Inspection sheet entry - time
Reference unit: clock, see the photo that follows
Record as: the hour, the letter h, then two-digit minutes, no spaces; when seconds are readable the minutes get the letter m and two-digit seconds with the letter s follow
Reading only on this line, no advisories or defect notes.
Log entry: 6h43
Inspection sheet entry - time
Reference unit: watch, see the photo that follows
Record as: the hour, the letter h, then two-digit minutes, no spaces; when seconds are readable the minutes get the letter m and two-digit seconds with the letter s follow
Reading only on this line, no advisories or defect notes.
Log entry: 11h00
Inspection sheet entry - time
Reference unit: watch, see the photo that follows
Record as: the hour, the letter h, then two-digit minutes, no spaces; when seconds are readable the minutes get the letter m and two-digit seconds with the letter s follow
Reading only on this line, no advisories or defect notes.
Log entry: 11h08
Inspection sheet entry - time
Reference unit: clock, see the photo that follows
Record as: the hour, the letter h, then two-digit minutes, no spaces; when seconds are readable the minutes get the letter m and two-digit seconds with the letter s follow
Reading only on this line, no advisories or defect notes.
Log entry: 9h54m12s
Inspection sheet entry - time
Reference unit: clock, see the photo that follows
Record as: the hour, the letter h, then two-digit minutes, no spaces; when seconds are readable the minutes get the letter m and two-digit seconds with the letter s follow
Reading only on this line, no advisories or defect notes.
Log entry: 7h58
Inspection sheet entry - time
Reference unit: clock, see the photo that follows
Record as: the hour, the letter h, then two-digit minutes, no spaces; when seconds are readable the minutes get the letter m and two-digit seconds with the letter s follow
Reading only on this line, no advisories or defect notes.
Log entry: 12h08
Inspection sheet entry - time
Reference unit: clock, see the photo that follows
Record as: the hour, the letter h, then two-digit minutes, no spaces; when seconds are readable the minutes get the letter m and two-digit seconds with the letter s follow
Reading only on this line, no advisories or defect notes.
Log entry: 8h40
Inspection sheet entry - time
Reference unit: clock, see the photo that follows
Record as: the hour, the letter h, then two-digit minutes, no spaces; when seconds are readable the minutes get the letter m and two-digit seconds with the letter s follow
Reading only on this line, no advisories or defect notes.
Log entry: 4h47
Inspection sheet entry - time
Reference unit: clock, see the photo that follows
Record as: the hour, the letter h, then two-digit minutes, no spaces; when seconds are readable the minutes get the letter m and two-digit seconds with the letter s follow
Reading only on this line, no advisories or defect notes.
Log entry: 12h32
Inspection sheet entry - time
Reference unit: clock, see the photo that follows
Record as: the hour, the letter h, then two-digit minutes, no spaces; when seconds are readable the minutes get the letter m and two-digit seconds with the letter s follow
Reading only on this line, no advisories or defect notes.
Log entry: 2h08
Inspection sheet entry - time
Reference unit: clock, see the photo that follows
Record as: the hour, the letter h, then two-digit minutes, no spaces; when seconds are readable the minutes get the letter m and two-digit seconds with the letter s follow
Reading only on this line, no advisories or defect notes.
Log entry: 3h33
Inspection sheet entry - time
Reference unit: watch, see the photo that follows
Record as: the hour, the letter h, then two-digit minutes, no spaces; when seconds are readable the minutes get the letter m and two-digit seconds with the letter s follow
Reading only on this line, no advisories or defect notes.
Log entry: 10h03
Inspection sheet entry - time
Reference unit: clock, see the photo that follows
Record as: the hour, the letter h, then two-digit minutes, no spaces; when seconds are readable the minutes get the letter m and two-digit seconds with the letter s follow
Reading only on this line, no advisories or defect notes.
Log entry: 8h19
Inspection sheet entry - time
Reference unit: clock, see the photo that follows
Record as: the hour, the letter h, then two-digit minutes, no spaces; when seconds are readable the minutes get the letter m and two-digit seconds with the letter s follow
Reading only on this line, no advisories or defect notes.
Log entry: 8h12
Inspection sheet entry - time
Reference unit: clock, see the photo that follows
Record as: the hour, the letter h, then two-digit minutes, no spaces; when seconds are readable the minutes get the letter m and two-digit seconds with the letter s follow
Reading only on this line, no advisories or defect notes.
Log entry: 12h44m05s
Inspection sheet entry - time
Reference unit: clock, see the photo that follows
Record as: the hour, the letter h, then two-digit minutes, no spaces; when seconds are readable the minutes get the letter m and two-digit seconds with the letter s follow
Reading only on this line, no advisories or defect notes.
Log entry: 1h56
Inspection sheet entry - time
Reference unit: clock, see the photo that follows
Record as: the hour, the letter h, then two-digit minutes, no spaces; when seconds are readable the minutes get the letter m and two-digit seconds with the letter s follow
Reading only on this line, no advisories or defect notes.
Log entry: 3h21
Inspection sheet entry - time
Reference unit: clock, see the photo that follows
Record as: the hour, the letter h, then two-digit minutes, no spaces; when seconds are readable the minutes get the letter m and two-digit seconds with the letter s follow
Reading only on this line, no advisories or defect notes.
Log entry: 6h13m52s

_Short exercise_: Present the lines above, from the first line up to and including the line with "Log entry: 6h43", as a Markdown table with the columns Row and Line, leaving out any blank lines.

_Right answer_:
| Row | Line |
|---|---|
| 1 | Inspection sheet entry - time |
| 2 | Reference unit: clock, see the photo that follows |
| 3 | Record as: the hour, the letter h, then two-digit minutes, no spaces; when seconds are readable the minutes get the letter m and two-digit seconds with the letter s follow |
| 4 | Reading only on this line, no advisories or defect notes. |
| 5 | Log entry: 6h43 |